# Quellenauszug:
══════════════════════════════

Stiller Sanierer
Neuer HP-Chef ist Gegenteil von Fiorina

Er jettet nicht von einem internationalen Forum zum nächsten. Und sein Konterfei mit der langen, schmalen Nase und den leichten Hamsterbäckchen zierte bislang nicht die Titelseiten von Wirtschaftsmagazinen. Noch nicht, aber das wird sich ändern.

Denn jetzt ist klar: Mark Hurd, 48, wird zum 1. April neuer Chef des amerikanischen High-Tech-Konzerns Hewlett Packard.

Nach dem misslungenen Experiment mit Management-Superstar Carly Fiorina an der Konzernspitze wählte der HP-Aufsichtsrat mit Hurd nun einen Managertyp, dem im Vergleich mit seiner geschassten Vorgängerin eher das Image einer grauen Maus anhängt.

══════════════════════════════

# Bereitgestellte Daten:

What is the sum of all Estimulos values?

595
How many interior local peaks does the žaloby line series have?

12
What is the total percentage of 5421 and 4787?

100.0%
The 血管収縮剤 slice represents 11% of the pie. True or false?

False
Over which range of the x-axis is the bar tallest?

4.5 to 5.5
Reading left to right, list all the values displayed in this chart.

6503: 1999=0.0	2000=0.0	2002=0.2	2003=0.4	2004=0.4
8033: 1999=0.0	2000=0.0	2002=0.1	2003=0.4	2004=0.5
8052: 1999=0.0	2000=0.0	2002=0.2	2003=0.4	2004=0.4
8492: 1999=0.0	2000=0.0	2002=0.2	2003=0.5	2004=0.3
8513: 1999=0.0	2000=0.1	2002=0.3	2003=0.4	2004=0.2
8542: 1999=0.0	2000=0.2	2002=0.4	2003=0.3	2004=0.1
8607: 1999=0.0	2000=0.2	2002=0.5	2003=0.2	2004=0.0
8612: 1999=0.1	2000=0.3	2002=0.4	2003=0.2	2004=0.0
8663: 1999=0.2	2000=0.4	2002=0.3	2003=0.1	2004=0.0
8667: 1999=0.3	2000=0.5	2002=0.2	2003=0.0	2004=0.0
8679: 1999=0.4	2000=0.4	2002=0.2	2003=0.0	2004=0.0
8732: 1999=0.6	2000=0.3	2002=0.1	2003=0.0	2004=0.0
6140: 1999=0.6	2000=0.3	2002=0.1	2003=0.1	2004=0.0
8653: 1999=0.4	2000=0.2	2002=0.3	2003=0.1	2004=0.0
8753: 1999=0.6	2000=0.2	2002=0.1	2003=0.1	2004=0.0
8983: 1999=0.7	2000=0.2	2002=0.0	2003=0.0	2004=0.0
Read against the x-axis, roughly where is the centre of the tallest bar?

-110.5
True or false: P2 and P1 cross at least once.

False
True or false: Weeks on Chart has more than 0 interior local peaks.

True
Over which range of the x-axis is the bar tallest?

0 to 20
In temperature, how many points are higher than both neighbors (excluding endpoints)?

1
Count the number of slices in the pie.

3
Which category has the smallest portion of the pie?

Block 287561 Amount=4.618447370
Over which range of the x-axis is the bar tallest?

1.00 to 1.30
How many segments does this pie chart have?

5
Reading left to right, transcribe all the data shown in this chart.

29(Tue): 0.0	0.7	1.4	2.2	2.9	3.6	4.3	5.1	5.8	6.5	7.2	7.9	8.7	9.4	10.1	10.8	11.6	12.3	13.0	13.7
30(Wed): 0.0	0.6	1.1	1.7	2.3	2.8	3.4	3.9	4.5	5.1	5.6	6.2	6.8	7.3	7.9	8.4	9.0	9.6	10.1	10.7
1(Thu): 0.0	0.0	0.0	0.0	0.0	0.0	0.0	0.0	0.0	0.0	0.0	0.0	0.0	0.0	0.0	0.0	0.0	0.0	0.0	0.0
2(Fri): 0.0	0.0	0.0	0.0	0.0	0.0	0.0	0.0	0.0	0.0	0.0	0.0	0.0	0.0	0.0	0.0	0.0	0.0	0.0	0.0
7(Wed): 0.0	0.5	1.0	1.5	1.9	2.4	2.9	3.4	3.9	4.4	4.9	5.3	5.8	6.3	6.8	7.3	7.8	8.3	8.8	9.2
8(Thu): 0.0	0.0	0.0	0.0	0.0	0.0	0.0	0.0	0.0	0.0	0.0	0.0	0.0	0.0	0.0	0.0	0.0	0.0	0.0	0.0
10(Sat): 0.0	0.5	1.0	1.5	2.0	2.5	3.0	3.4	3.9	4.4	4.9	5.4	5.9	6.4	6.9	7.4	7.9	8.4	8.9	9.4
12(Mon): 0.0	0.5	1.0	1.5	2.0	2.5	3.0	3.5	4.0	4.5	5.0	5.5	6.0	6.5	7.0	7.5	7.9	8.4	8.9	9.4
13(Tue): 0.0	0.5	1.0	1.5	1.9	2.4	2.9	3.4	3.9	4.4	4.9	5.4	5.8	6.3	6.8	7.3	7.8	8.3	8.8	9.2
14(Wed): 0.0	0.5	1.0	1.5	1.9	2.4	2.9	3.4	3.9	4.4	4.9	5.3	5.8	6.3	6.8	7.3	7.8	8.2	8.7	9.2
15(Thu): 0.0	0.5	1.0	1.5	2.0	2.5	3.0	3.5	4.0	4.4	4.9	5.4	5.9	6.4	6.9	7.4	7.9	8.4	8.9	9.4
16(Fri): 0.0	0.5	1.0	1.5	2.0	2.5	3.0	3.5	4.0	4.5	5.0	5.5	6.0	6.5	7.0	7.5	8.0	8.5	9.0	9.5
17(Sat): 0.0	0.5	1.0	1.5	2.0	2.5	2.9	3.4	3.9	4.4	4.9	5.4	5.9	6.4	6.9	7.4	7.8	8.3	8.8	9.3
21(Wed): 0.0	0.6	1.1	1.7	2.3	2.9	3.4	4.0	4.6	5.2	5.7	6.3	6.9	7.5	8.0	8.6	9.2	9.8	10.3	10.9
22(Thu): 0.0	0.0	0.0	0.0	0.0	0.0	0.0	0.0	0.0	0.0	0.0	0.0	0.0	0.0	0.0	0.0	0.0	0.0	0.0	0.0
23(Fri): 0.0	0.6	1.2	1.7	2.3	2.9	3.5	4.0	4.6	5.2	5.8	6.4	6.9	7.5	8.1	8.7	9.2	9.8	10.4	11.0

══════════════════════════════

# Aufgaben:
1. Nenne alle Personen und Unternehmen, die im Artikel über den neuen HP-Chef mit Namen genannt werden.
2. Gib den Absatz des Artikels über den neuen HP-Chef, der mit „Nach dem misslungenen Experiment“ beginnt, in einem kürzeren Satz wieder.
3. Schreibe den Artikel über den neuen HP-Chef im Anschluss an seinen letzten Satz weiter.

# Lösungen:
1. Mark Hurd, Carly Fiorina, Hewlett Packard (HP)

2. Nachdem der Versuch mit Carly Fiorina an der Spitze gescheitert ist, hat der HP-Aufsichtsrat mit Hurd einen Manager gewählt, der im Vergleich zu ihr eher als graue Maus gilt.

3.
Anders als Fiorina, die bei AT&T, Lucent und HP große Sprünge auf der Karriereleiter machte, arbeitete sich Hurd in 25 Jahren beim Elektronikkonzern NCR vom Verkäufer zum Vorstandschef hoch. Während Fiorina HP mit großen strategischen Schritten expandierte, ohne dass die Ertragskraft oder der Aktienkurs davon profitierten, sanierte Hurd in aller Stille die Not leidende NCR innerhalb von nur zwei Jahren.

Er sei das genaue Gegenteil von Fiorina, sagt Alan Sonnenfeld von der Yale School of Management. Er hofiere nicht die Finanzpresse, sondern konzentriere sich auf die Führung seines Unternehmens. Für Hewlett Packard sei die Wahl „brillant“.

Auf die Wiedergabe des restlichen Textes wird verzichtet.